Checking the log upon restart:
13:38.35 Watch starting for owner/name: talex5/angstrom (head ref monitor)
13:38.35 Monitor read START: head ref for talex5/angstrom
13:38.35 Watch starting for owner/name: talex5/angstrom (refs monitor)
13:38.35 Monitor read START: refs for talex5/angstrom
13:38.56 Monitor read FAIL in 21.113s: refs for talex5/angstrom: Cohttp_lwt__Connection.Retry
talex5/angstrom failed visibly. But more interestingly, counting the number of START vs the number of OK + FAIL should give 1320:
1320 Monitor read START
1078 Monitor read OK
12 Monitor read FAIL
However, I found 12 explicit Connection.Retry failures, all at 21 seconds and then nothing else. The other 230 reads are missing.

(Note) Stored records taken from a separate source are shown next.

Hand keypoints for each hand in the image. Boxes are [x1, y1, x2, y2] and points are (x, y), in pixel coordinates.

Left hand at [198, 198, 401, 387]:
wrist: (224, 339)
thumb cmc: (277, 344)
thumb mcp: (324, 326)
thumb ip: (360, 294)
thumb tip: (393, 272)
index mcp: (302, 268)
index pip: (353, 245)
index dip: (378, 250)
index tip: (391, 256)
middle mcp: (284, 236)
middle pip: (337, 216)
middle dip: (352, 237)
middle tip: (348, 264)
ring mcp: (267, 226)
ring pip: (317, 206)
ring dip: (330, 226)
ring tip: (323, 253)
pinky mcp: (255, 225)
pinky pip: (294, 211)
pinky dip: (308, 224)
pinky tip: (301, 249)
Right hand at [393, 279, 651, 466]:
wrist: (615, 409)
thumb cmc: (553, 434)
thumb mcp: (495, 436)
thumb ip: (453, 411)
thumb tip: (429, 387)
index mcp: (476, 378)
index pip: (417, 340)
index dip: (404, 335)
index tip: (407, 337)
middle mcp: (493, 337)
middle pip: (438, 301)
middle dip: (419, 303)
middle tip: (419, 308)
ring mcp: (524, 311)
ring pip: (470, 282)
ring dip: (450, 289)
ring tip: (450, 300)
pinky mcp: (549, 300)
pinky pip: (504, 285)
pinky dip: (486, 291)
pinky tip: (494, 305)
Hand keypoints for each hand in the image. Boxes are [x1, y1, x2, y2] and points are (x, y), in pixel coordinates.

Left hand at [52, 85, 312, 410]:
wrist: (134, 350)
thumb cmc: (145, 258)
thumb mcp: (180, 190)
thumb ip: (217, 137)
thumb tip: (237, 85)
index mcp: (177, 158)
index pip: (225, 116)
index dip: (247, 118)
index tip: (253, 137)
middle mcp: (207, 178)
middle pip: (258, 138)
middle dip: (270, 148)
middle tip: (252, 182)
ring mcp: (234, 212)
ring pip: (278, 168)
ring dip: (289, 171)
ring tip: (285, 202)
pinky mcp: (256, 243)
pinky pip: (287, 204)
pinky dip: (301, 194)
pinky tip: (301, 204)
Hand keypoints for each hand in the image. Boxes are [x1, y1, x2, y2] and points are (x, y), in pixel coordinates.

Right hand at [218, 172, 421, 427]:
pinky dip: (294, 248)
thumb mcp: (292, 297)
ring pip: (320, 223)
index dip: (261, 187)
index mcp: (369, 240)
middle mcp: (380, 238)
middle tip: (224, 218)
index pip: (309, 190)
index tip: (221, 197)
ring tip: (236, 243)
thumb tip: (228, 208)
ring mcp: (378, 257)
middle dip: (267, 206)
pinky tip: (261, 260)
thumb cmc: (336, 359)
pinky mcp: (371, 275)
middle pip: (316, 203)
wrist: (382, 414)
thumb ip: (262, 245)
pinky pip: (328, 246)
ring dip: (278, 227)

So rather than calling exec directly, I’ve inserted exec_with_retry. This adds a 30-second timeout to every read and allows Connection.Retry / Lwt_unix.Timeout to be explicitly retried up to three times with an exponential backoff.
let exec_with_retry t repo =
let rec attempt n =
Lwt.catch
(fun () -> Lwt_unix.with_timeout 30.0 (fun () -> exec t repo))
(function
| (Lwt_unix.Timeout | Cohttp_lwt__Connection.Retry) as ex when n < 3 ->
let delay = Float.pow 2.0 (float_of_int n) -. 1.0 in (* 1s, then 3s *)
Log.warn (fun f ->
f "Retrying %s for %a in %.1fs (attempt %d/3) after %a"
Query.name Repo_id.pp repo delay (n + 1) Fmt.exn ex);
Lwt_unix.sleep delay >>= fun () ->
attempt (n + 1)
| e -> Lwt.reraise e)
in
attempt 1
Restarting the service and then grepping the log after a couple of minutes showed:
1314 Monitor read STARTed
1314 Monitor read OK
0 Monitor read FAIL
The log shows 140 retries triggered: 32 Connection.Retry and 108 Lwt_unix.Timeout.
avsm/osrelease (head 6.6s, refs 6.6s, Ok), talex5/cuekeeper (head 13.4s; refs hit Connection.Retry once, retried 1s later, Ok in 32.9s total), MisterDA/* all of them resolved on the new run.